WRITTEN REQUEST A:
Rewrite the source record entries below as a numbered list, leaving out blank lines.

So I decided to do a fun little exercise and add up all the part and estimate the labour cost on my car thus far.

Total cost of parts according to all my warranty work orders/invoices: *$6,465.96
*
Estimated labour (If I was being charged): *$2000* (probably)

Rental Cost to GM for all my issues: *$800
*
Sticker Price of Car: *$19,240

Total Cost of Repairs: $9265.96

Owning a car that the total cost of warranty repairs is 48% of the sticker price?

Priceless*


----------



## sciphi (Aug 26, 2011)

At least all the common issues are taken care of...

Those are a lot of problems to have. I'm guessing you have a 2011 Eco?


----------



## cruzing90 (May 6, 2011)

sciphi said:


> At least all the common issues are taken care of...
> 
> Those are a lot of problems to have. I'm guessing you have a 2011 Eco?


Nope early build 2011 LS 1.8 6M....


----------



## CruzeEcoBlueTopaz (Jan 5, 2012)

Sorry to hear about all the troubles the cruze really is a quality vehicle when its working as intended. If it makes you feel any better the early build 12' eco I drive has 187k miles and aside from all the routine maintenance the only issues I have experienced is a valve cover leaking air. The valve cover was replaced once at 100k and again at 180k. I also had my water pump replaced at 185k due to a leak. Also my air conditioner had to be recharged at about 30k because it wasnt cold. Other then that this car has been a trouble free investment and im extremely satisfied with the purchase. With any new vehicle you never know what your going to get. I consider myself lucky


----------



## Mick (Dec 31, 2011)

(Source records)
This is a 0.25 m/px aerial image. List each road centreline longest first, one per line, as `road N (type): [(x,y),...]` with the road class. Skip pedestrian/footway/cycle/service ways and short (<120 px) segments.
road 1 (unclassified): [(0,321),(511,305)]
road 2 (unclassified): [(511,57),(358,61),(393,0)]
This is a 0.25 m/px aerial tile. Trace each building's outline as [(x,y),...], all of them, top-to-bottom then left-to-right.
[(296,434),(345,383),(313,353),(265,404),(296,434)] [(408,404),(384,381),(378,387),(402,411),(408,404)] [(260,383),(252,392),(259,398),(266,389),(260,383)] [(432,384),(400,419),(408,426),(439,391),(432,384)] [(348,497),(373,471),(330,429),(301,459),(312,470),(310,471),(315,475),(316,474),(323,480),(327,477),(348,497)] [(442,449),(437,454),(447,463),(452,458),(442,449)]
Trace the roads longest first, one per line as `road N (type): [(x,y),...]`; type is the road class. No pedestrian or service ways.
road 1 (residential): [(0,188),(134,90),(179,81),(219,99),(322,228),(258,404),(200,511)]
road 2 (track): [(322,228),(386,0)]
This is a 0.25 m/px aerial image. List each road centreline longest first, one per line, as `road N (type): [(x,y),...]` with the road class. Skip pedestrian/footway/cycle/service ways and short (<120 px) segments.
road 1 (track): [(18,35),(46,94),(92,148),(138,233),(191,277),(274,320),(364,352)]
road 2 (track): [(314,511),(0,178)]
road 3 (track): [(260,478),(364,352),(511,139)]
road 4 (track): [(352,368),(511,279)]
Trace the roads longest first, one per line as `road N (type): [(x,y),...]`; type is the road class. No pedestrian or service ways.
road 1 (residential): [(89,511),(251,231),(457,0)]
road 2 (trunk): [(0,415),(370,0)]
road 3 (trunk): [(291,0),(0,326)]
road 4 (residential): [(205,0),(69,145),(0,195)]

WRITTEN REQUEST B:
Update the forum thread from "## cruzing90 (May" up to and including "LS 1.8 6M...." by changing "common issues" to "known faults", and give that passage again.

RIGHT ANSWER A:
1. This is a 0.25 m/px aerial image. List each road centreline longest first, one per line, as `road N (type): [(x,y),...]` with the road class. Skip pedestrian/footway/cycle/service ways and short (<120 px) segments.
2. road 1 (unclassified): [(0,321),(511,305)]
3. road 2 (unclassified): [(511,57),(358,61),(393,0)]
4. This is a 0.25 m/px aerial tile. Trace each building's outline as [(x,y),...], all of them, top-to-bottom then left-to-right.
5. [(296,434),(345,383),(313,353),(265,404),(296,434)] [(408,404),(384,381),(378,387),(402,411),(408,404)] [(260,383),(252,392),(259,398),(266,389),(260,383)] [(432,384),(400,419),(408,426),(439,391),(432,384)] [(348,497),(373,471),(330,429),(301,459),(312,470),(310,471),(315,475),(316,474),(323,480),(327,477),(348,497)] [(442,449),(437,454),(447,463),(452,458),(442,449)]
6. Trace the roads longest first, one per line as `road N (type): [(x,y),...]`; type is the road class. No pedestrian or service ways.
7. road 1 (residential): [(0,188),(134,90),(179,81),(219,99),(322,228),(258,404),(200,511)]
8. road 2 (track): [(322,228),(386,0)]
9. This is a 0.25 m/px aerial image. List each road centreline longest first, one per line, as `road N (type): [(x,y),...]` with the road class. Skip pedestrian/footway/cycle/service ways and short (<120 px) segments.
10. road 1 (track): [(18,35),(46,94),(92,148),(138,233),(191,277),(274,320),(364,352)]
11. road 2 (track): [(314,511),(0,178)]
12. road 3 (track): [(260,478),(364,352),(511,139)]
13. road 4 (track): [(352,368),(511,279)]
14. Trace the roads longest first, one per line as `road N (type): [(x,y),...]`; type is the road class. No pedestrian or service ways.
15. road 1 (residential): [(89,511),(251,231),(457,0)]
16. road 2 (trunk): [(0,415),(370,0)]
17. road 3 (trunk): [(291,0),(0,326)]
18. road 4 (residential): [(205,0),(69,145),(0,195)]

RIGHT ANSWER B:
## cruzing90 (May 6, 2011)

sciphi said:


> At least all the known faults are taken care of...
> 
> Those are a lot of problems to have. I'm guessing you have a 2011 Eco?


Nope early build 2011 LS 1.8 6M....